Complementary Therapies
“One of the
largest health problems in the western world is in the area of elimination”
(Barney, 1996, p. 57). When the body fails to eliminate
waste that is full of toxic substances, other systems are compromised and the
person becomes prone to illness. Herbalists view the role of the kidneys and
the intestines in a holistic manner. The proper function of any part of the
body is dependent on the effective elimination of waste products and toxins.
“Considering
the importance of the kidneys, it is not surprising that nature is abundant in
herbs that can aid their functions” (Hoffmann, 1998, p. 109).
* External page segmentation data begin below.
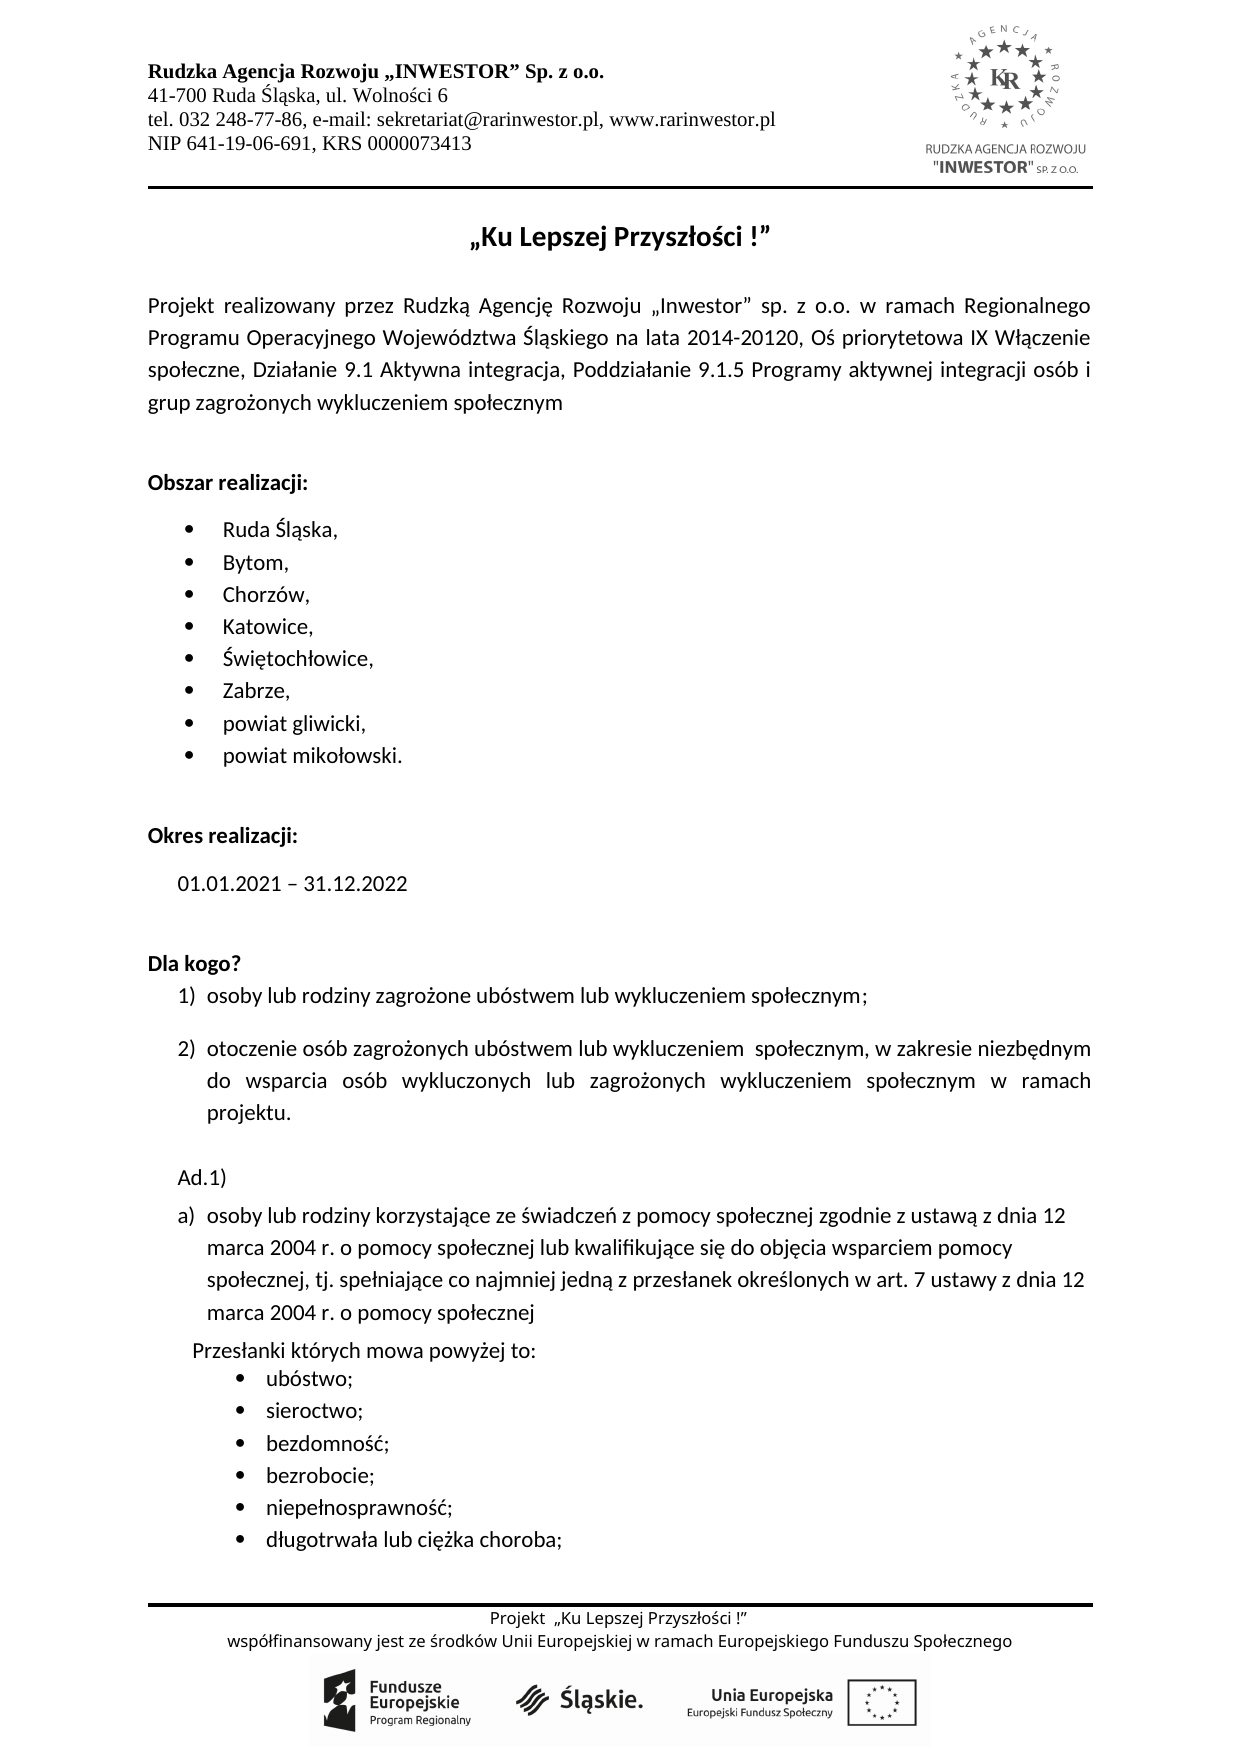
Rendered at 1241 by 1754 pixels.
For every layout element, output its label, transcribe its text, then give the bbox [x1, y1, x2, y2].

list osoby lub rodziny zagrożone ubóstwem lub wykluczeniem społecznym; [177, 981, 1093, 1009]
list powiat gliwicki, [185, 709, 1093, 737]
list otoczenie osób zagrożonych ubóstwem lub wykluczeniem społecznym, w zakresie niezbędnym do wsparcia osób wykluczonych lub zagrożonych wykluczeniem społecznym w ramach projektu. [177, 1034, 1093, 1126]
text Przesłanki których mowa powyżej to: [192, 1336, 1093, 1364]
list Świętochłowice, [185, 644, 1093, 672]
text Projekt realizowany przez Rudzką Agencję Rozwoju „Inwestor” sp. z o.o. w ramach Regionalnego Programu Operacyjnego Województwa Śląskiego na lata 2014-20120, Oś priorytetowa IX Włączenie społeczne, Działanie 9.1 Aktywna integracja, Poddziałanie 9.1.5 Programy aktywnej integracji osób i grup zagrożonych wykluczeniem społecznym [148, 291, 1093, 416]
list bezrobocie; [236, 1461, 1093, 1489]
list powiat mikołowski. [185, 741, 1093, 769]
list Zabrze, [185, 677, 1093, 704]
list długotrwała lub ciężka choroba; [236, 1525, 1093, 1553]
list Bytom, [185, 548, 1093, 576]
text Dla kogo? [148, 949, 1093, 977]
list Ruda Śląska, [185, 516, 1093, 544]
list bezdomność; [236, 1429, 1093, 1457]
list Chorzów, [185, 580, 1093, 608]
list sieroctwo; [236, 1397, 1093, 1424]
picture [309, 1654, 931, 1746]
text 01.01.2021 – 31.12.2022 [177, 869, 1093, 897]
text Obszar realizacji: [148, 468, 1093, 496]
list Katowice, [185, 612, 1093, 640]
list osoby lub rodziny korzystające ze świadczeń z pomocy społecznej zgodnie z ustawą z dnia 12 marca 2004 r. o pomocy społecznej lub kwalifikujące się do objęcia wsparciem pomocy społecznej, tj. spełniające co najmniej jedną z przesłanek określonych w art. 7 ustawy z dnia 12 marca 2004 r. o pomocy społecznej [177, 1201, 1093, 1326]
text Okres realizacji: [148, 821, 1093, 849]
text „Ku Lepszej Przyszłości !” [148, 218, 1093, 254]
list ubóstwo; [236, 1364, 1093, 1392]
text Ad.1) [177, 1163, 1093, 1191]
list niepełnosprawność; [236, 1493, 1093, 1521]
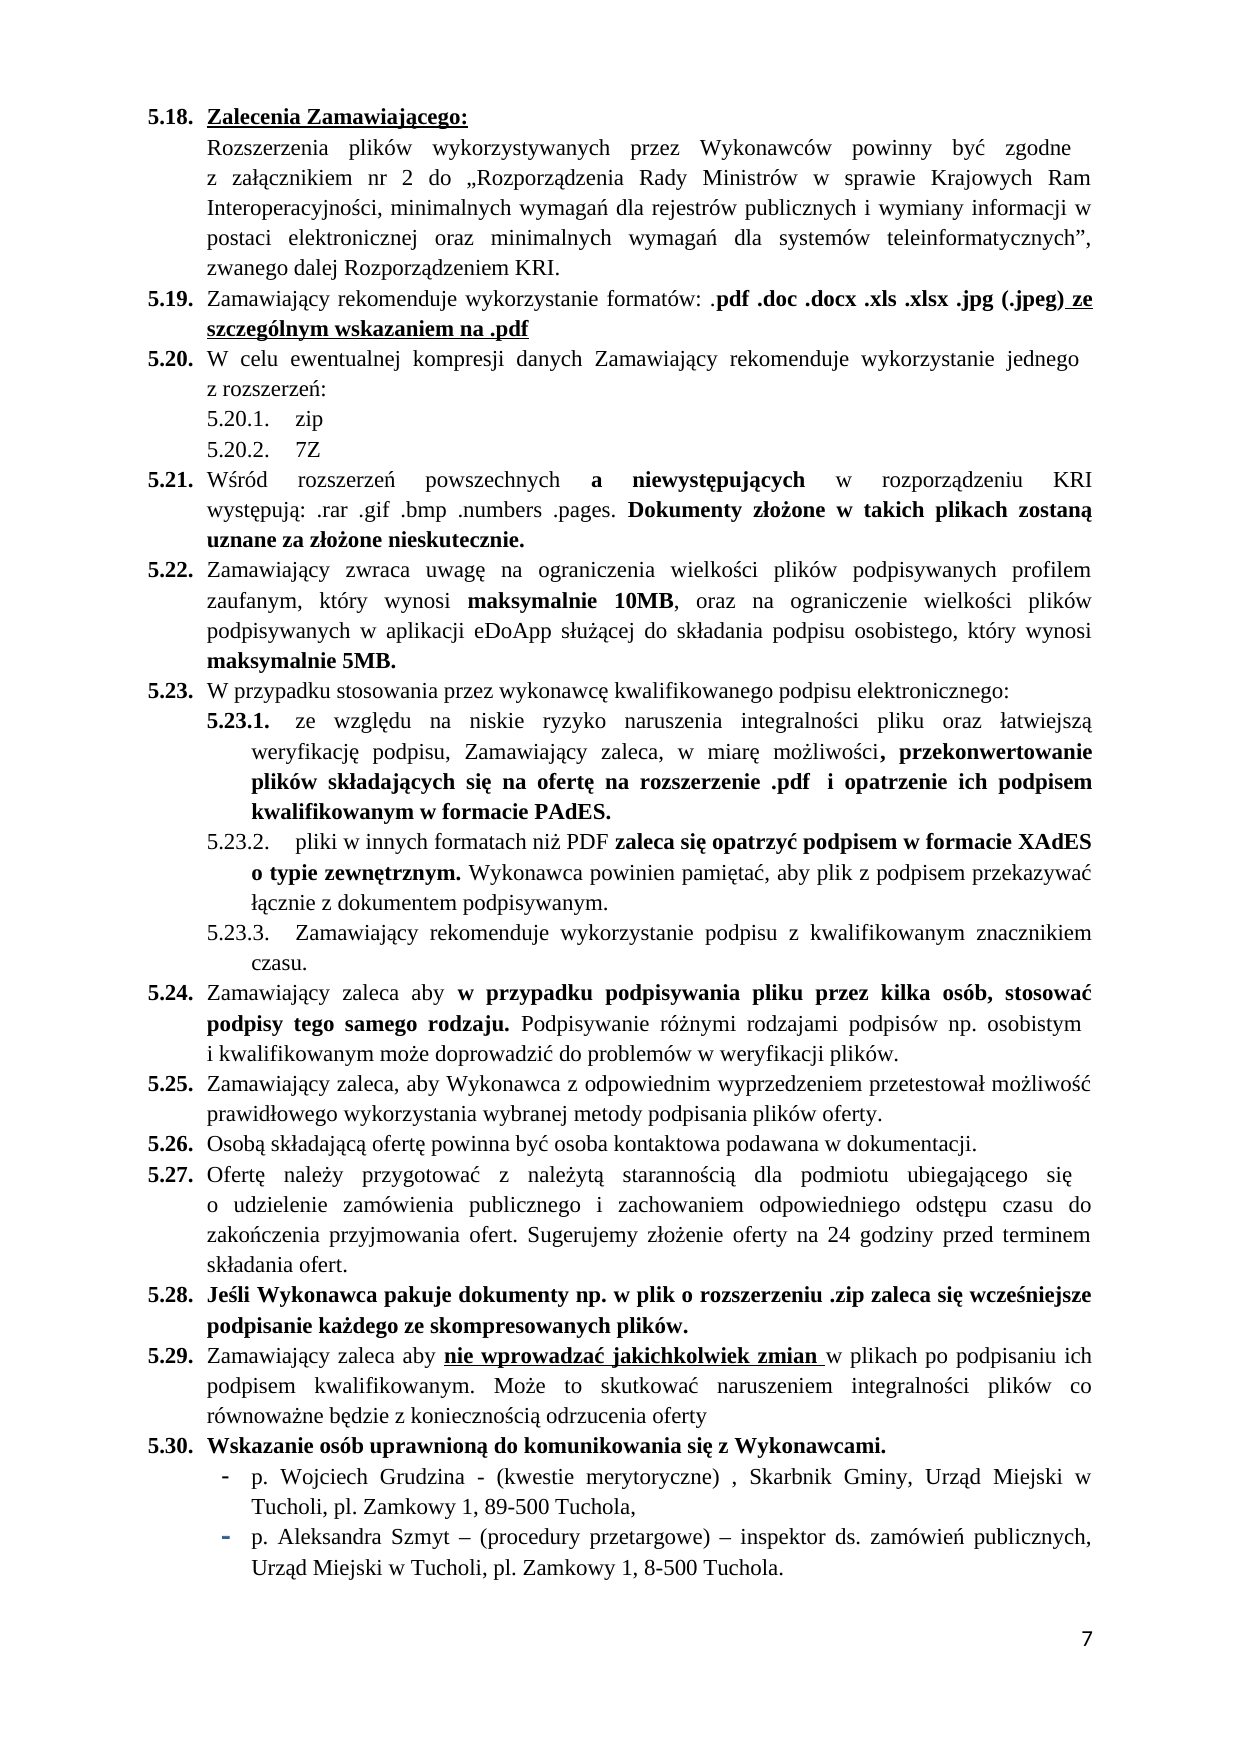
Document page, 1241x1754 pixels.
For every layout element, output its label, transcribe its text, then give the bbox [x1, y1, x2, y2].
Herbs that aid the functions of the urinary system are:
·
Diuretics: Dandelion root and leaf
and cleavers
· Antiseptics: bearberry, birch, boldo,
buchu, celery seed, couchgrass,
juniper, and yarrow
·
Antimicrobials: Echinacea and wild
indigo root
·
Demulcents: corn silk, couchgrass,
and marshmallow leaf
Herbs that possess other
properties may also be used, such as urinary astringents (beth
root, horsetail, and plantain tormentil), to treat
blood in the urine caused by minor problems, and to aid the healing of lesions,
and antilithics (gravel root, hydrangea, and stone
root), to prevent the formation of or aid in the removal of calculi (stones or
gravel) in the urinary system.
Both urinary and fecal
elimination are reliant upon sufficient amounts of fiber and fluids in the
diet. Poor nutrition is the most common cause of chronic constipation (Barney,
1996). The following herbs are helpful in relieving constipation: Cascara sagrada
bark, senna, ginger root, butternut root bark,
burdock root. Also, milk thistle, a cholagogue, may
be used to aid liver function and to enhance bile flow to soften stools.
Cascara sagrada
bark is an old Indian remedy to encourage peristalsis and tone relaxed muscles
of the digestive tract. Senna is the most widely used
stimulant laxative when compared to synthetic drugs (Barney, 1996). Cascara and
senna should be combined with aromatics and
carminatives such as licorice and ginger root to increase palatability and
reduce gripping. Ginger root aids in digestion and enhances bile flow from the
liver. Burdock root is a mild laxative and an effective diuretic; its cleansing
effect goes beyond its diuretic and laxative properties as it promotes
perspiration and strengthens the liver.
Psyllium
seed and flaxseed are also helpful for constipation. Psyllium
seed must be taken with a full glass of water.
Mineral oil should not be
taken on a regular basis because, if inhaled, it can damage the lungs, and it
reduces the absorption of fat-soluble vitamins (Balch & Balch, 1997).
EVALUATION
Evaluating the effectiveness
of the nursing interventions is an ongoing process. The client’s level of
maintenance or restoration of elimination patterns and return to an appropriate
level of independence are indicators of success. When evaluating these aspects,
it is important for the nurse to reassess how realistic the original identified
outcomes were, especially for goals that were not met, and to modify the target
outcomes accordingly.
Prevention of skin breakdown
and infection can also be used to determine the appropriateness of the plan of
care. Client understanding of procedures and self-care should be evaluated to
determine the effectiveness of teaching plans, and modifications should be made
to address deficiencies and ongoing learning needs. If support persons were
included in the teaching process, their understanding of skills and competence
with procedures should also be measured. If additional care or teaching is
deemed necessary, clients should be given referrals for community and other
resources to support their continuing learning needs.